Saccager, piller, s’emparer de mes trésors ?
Seront-ils assez hideux pour profiter de ma mort ?

De vagues lumières, de vagues bruits de sirènes
Tout arrive à moi comme d’un lointain brouillard
Profond, épais et dense, comme le chant des sirènes
Comme si mon corps était enfermé dans une armoire.
Des chaos, des claquements, de portières, de métal,
Les lumières se font vives, leurs pas résonnent
Dans des couloirs au blanc aveuglant, si pale.
Je continue ma spirale létale, rien ne m’étonne.

M
on esprit regarde ce corps, élégant, souillé
Cette bouche molle qui a vomi sur le costume,
Ces yeux sans expression, presque éteints, voilés
Comme un poisson sur un étal, ces yeux posthumes.
Mon esprit refuse cette vision, pas moi, se rebelle.
Tout émerge, tout de la vie repasse, tout me hante,
Le leitmotiv résonne, pas moi, reviens comme un appel,
Moi je suis l’homme fort, l’homme qui n’a peur que du CAC40,

Santal
Le Barbare Crotté,
Marseille, 2 avril 2003
 

Commentaires

OldDream le 09-12-2010 à 08:57:50
A mon avis t'as frôlé le CLAC, un comble pour un peace-maker.
chricaillou le 03-12-2010 à 16:18:18
Terrible expérience que ce voyage au bout du coeur...
Santal le 02-12-2010 à 19:52:35
j'avance dans les années, ce texte , comme "le peuple roi", ont été écrit en 2003, la première année où je me lance réellement à écrire des textes à forme poétique (je n'arrive toujours pas à qualifier mes propres textes de "poèmes").

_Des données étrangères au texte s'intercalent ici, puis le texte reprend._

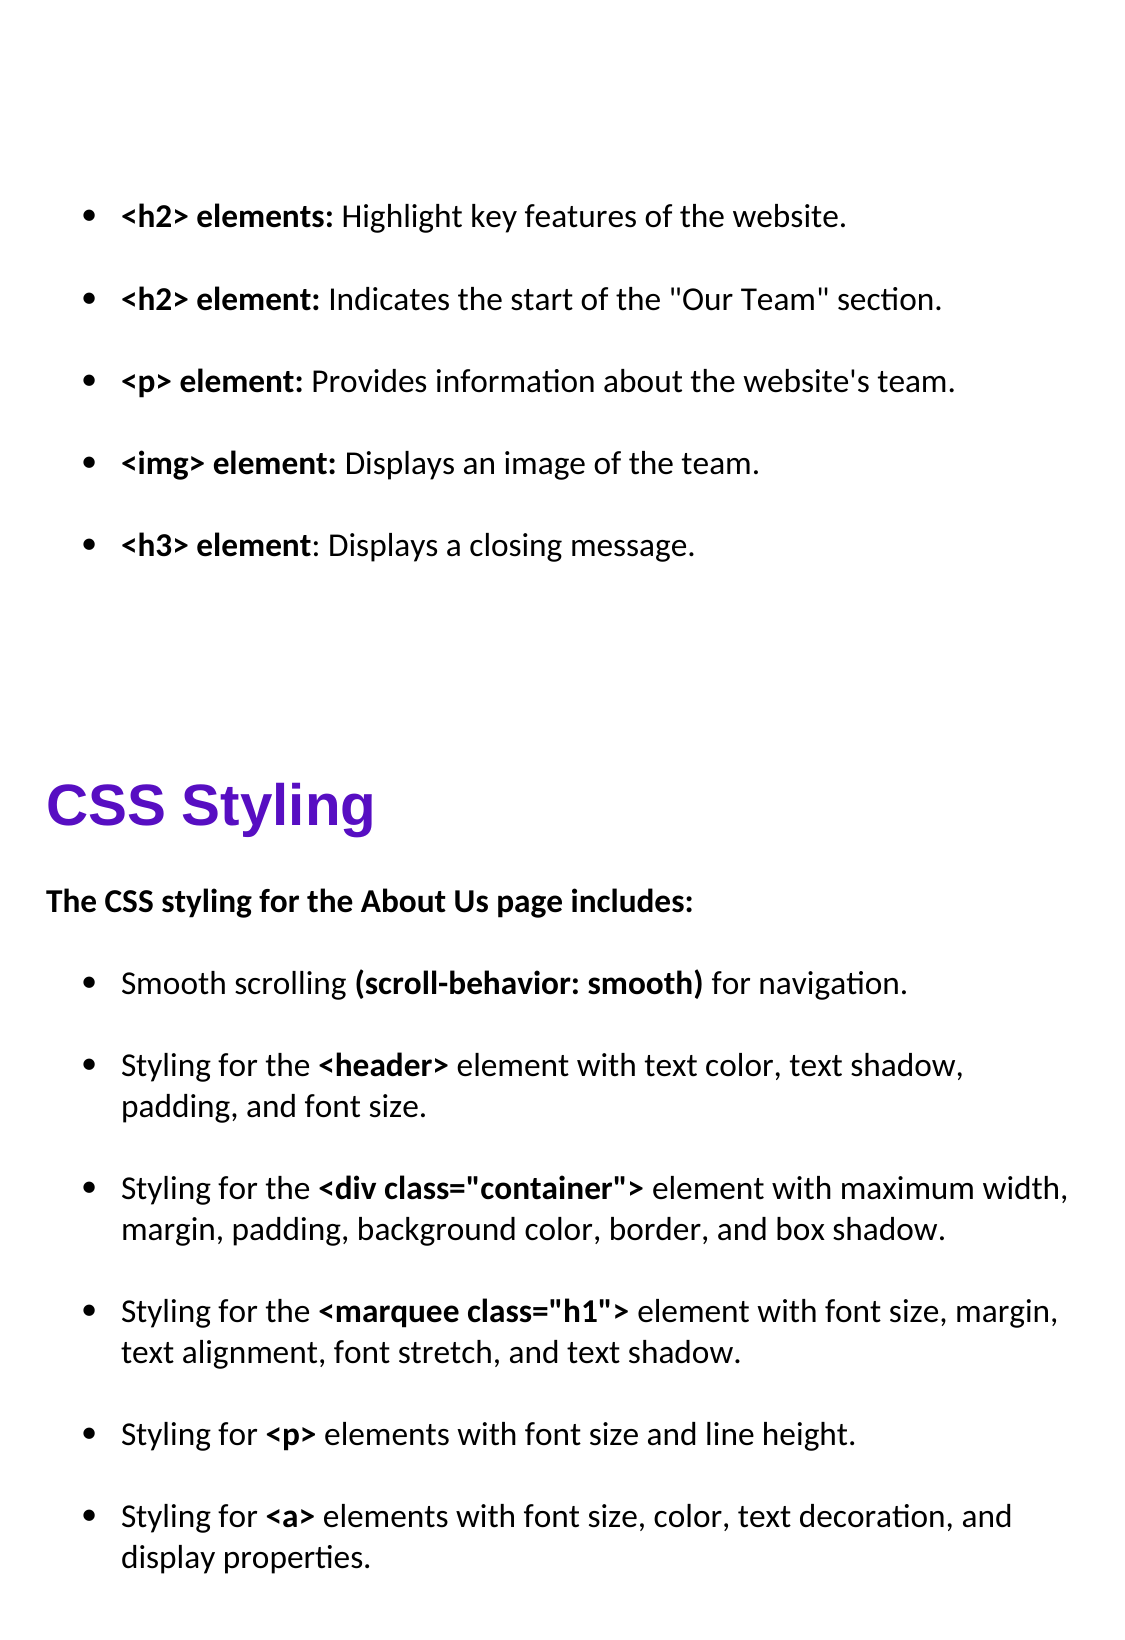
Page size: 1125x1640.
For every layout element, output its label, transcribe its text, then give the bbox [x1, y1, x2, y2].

text CSS Styling [46, 771, 1079, 838]
list Styling for the <div class="container"> element with maximum width, margin, padding, background color, border, and box shadow. [83, 1167, 1079, 1249]
list Styling for the <header> element with text color, text shadow, padding, and font size. [83, 1044, 1079, 1126]
text The CSS styling for the About Us page includes: [46, 879, 1079, 920]
list <h2> elements: Highlight key features of the website. [83, 195, 1079, 236]
list <h2> element: Indicates the start of the "Our Team" section. [83, 278, 1079, 318]
list Styling for <a> elements with font size, color, text decoration, and display properties. [83, 1496, 1079, 1577]
list <p> element: Provides information about the website's team. [83, 360, 1079, 401]
list Styling for the <marquee class="h1"> element with font size, margin, text alignment, font stretch, and text shadow. [83, 1290, 1079, 1372]
list Styling for <p> elements with font size and line height. [83, 1413, 1079, 1454]
list <img> element: Displays an image of the team. [83, 442, 1079, 483]
list <h3> element: Displays a closing message. [83, 524, 1079, 565]
list Smooth scrolling (scroll-behavior: smooth) for navigation. [83, 962, 1079, 1003]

Ce sont donc mes premiers textes structurés, non pas que je cherche par cet aveu une quelconque clémence ou commisération.

J'écris à cette époque sous le pseudo du "barbare crotté", qui est lié à un forum que nous avions créé à la suite d'un salon de tchat, un peu comme ici, je suis le barbare de service, avec tout ce que ça implique, et j'ai aimé l'image du poète crotté dans "Angélique", vous voyez la pauvreté de mes références intellectuelles, vous comprenez mieux le pourquoi du barbare... rires. J'ai aimé l'image "crotté" en réponse à des pseudos intellos, sophistiqués méprisants, que je croisais (et croise) souvent sur des salons ou dans des forums.